12 thoughts on “Tabula Rasa Live

  1. I tried the beta at the end, but for me the gameplay/movement/etc. just wasn’t intuitive/comfortable enough. I guess if I didn’t have enough other nifty games I enjoy playing right now it might have been worth putting the effort in to try to get used to it, but when I do have those other games… eh.

  2. i’ve played the beta too, but the game didn’t seem to stick… hellgate was a lot more fun

  3. THAT was going to be my next question. Hellgate. Few guildmates planning on (or actually are) playing this. Any good?

  4. I got into the betas for hellgate toward the end. If I were not on a limited budget and salivating at the description of pirates coming out in January, I’d have gotten hellgate. as it was, it was an awfully tough choice to skip it.

  5. I just picked up a copy of Tabula Rasa and have about 1 hr of gameplay so far, but I’m liking it a lot so far. The movement is a bit awkward, but the fighting is great. No more just standing there clicking on buttons. Its sorta like GTA, but with a lot more fighting options. Still haven’t really gotten into it enough to give a full opition, but so far im liking what Im seeing.

  6. I played for a few weeks in beta.

    There’s nothing particularly wrong with the game, and I enjoyed the time I spent. But the ‘blank slate’ thing is pure marketing hype. This game is 1) sci fi, 2) roughly fps based, and everything else is exactly like every other MMO you’ve played. I was really disappointed, since I was looking for innovation, which I don’t define as the same class archtypes (now with guns!) in a level system based around gaining experience points from killing mobs and completing quests. What, kill 10 foozles, so I can gain a level and gain more skill points and use a weapon that does X+10 damage?

    Now I make a point of not flaming games just for using a tried and true system that I honestly enjoy for the most part. If you want to iterate on the latest MMO’s, that’s fine, but don’t make me swallow months of marketing about how you threw away the book on making MMO and then produce this crap. Just today I’m reading more British quotes about how WoW just copied EQ and that’s why Tabula Rasa is so awesome. Honestly TB is more like WoW than WoW is like EQ, and TB is even more like LOTRO.

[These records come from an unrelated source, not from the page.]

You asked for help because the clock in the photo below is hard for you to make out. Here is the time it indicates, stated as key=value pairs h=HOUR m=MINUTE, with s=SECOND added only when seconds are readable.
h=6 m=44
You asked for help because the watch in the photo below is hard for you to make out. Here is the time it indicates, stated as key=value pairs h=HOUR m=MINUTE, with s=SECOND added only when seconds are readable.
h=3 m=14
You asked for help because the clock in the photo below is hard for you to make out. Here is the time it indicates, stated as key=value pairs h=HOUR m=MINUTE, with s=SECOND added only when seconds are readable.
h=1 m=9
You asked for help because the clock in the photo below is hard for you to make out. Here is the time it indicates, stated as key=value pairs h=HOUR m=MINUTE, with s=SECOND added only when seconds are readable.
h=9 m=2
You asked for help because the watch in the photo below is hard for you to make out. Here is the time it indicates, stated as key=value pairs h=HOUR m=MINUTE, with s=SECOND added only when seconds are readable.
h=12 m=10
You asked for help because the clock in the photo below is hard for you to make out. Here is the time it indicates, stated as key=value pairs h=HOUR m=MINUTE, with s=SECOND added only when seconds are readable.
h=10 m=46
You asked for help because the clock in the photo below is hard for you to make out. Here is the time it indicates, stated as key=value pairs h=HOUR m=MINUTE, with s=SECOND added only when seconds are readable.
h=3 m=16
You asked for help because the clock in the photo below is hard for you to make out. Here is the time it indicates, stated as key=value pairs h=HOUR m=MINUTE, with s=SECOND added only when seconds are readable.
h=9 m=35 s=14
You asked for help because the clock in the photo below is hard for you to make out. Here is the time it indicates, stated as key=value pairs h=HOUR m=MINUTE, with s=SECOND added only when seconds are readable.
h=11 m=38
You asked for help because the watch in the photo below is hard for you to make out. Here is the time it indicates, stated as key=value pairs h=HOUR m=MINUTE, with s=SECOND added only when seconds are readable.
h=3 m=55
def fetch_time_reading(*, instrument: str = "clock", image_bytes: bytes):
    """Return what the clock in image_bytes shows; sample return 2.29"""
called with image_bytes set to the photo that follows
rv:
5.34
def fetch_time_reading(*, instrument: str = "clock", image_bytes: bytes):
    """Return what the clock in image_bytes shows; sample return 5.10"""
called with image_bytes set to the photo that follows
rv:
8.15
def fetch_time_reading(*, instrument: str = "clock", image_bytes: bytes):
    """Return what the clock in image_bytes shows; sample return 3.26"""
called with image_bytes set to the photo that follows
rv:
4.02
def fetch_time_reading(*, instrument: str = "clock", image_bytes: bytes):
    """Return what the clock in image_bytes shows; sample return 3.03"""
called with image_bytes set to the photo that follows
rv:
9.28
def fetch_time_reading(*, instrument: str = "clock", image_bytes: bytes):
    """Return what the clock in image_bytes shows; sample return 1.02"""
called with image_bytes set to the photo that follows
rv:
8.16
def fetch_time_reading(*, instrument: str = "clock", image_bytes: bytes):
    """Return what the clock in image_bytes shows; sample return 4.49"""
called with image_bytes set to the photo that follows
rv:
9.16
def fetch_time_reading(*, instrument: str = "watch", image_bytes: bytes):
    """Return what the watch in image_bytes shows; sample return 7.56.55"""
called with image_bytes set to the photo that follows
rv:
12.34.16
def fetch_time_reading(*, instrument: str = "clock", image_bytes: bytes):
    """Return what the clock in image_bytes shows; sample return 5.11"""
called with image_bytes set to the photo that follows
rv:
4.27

    I’d consider playing Tabula Rasa if it were free. But honestly I might not.

  7. Yeah, nothing about the beta could draw me back in. I leveled to second teir and then never went back. The combat was awkward at best and the interface and npc interanction was cumbersome.

    I like the new header, foton 🙂

  8. Pingback: My Weekend With Tabula Rasa at MMOG Nation

  9. I somehow missed Diablo back in the day, so I think of Hellgate as more like Wolfenstein meets City of Heroes meets 28 Days Later…minus some of the storyline. If there’s single player mode and cutscenes, I haven’t found them. But it’s still a blast. Amongst other things…shooting your guns separately on left and right mouseclick is awesome, in a stupidfun kinda way.

  10. HGL is very much Diablo (or Roguelike if you prefer) with FPS controls and sensabilities. There’s melee, but it controls somewhat like Oblivion minus the manual shielding. So again, FPS controls. In my opinion, the movement and manipulation of characters makes it really hard to go back to overhead point/click A-RPGs. Very hard. HGL is just much more interactive, and thereby more enticing.

    It’s not without faults, namely bad chat interface, repetitive scenery (makes sense since we’re in a demon-overrun London I suppose), and horrid inventory management. But despite these faults, I’m absolutely loving it. Check my site for videos, etc.

    It’s free online, but no additional content to non-subscribers, and 10 a month for those who want special events and the every-few-months new areas/quests/etc.

    TR, I was in since Alpha. Extreme-Alpha as they called it. Try though I did, I never enjoyed it. it was always just more of the same diguised not to be. Great idea, but overall an underwhelming execution.

    15 bucks a month? No. Free or pay by the hour? Maybe.

  11. I bought and installed TR. Paid for one month.
    I am personally liking the game. Hard to get used to the UI though, at first. Mostly attributed to being used to the WOW ui.
    Game play is cool. Very fast paced. I do enjoy the feeling you get of being involved in an actual combat zone.
    I’m 2nd tier right now doing the quests in Wilderness (had a hard time getting used to multiple instanced maps). Great graphics and scenery, they did a good job on that part of the game.
    The game is not without its bugs though. There are places where you can wall walk, Kill mobs without them attacking you, and some quests are bugged as well.

    overall I give it a 9 out of 10.

    All MMOS are going to be the same people. No one can throw the book out and re write the script on how an MMO should be. You have to go for what will sell and bring in the return on investment.

    Awaiting the arrival of Hell Gate.

  12. All MMOS are going to be the same people. No one can throw the book out and re write the script on how an MMO should be. You have to go for what will sell and bring in the return on investment.

    Actually, a lot of folks above were saying they didn’t mind similarity between MMOs, they just minded being fed a bunch of hype saying the MMO would be wildly different when it was just going to be similar.

    I used to see the same thing with tabletop games when I followed them. An okay game that was similar to others and probably would have done fine on those merits would end up getting trashed and forgotten because they’d spend months before release hyping how “revolutionary” their gameplay was… where if they’d just said “hey, we’ve made some cool changes to the games you’re used to” people would have been okay with that.

    It’s one thing to try to build hype, it’s another to build hype by lying. No one likes being lied to.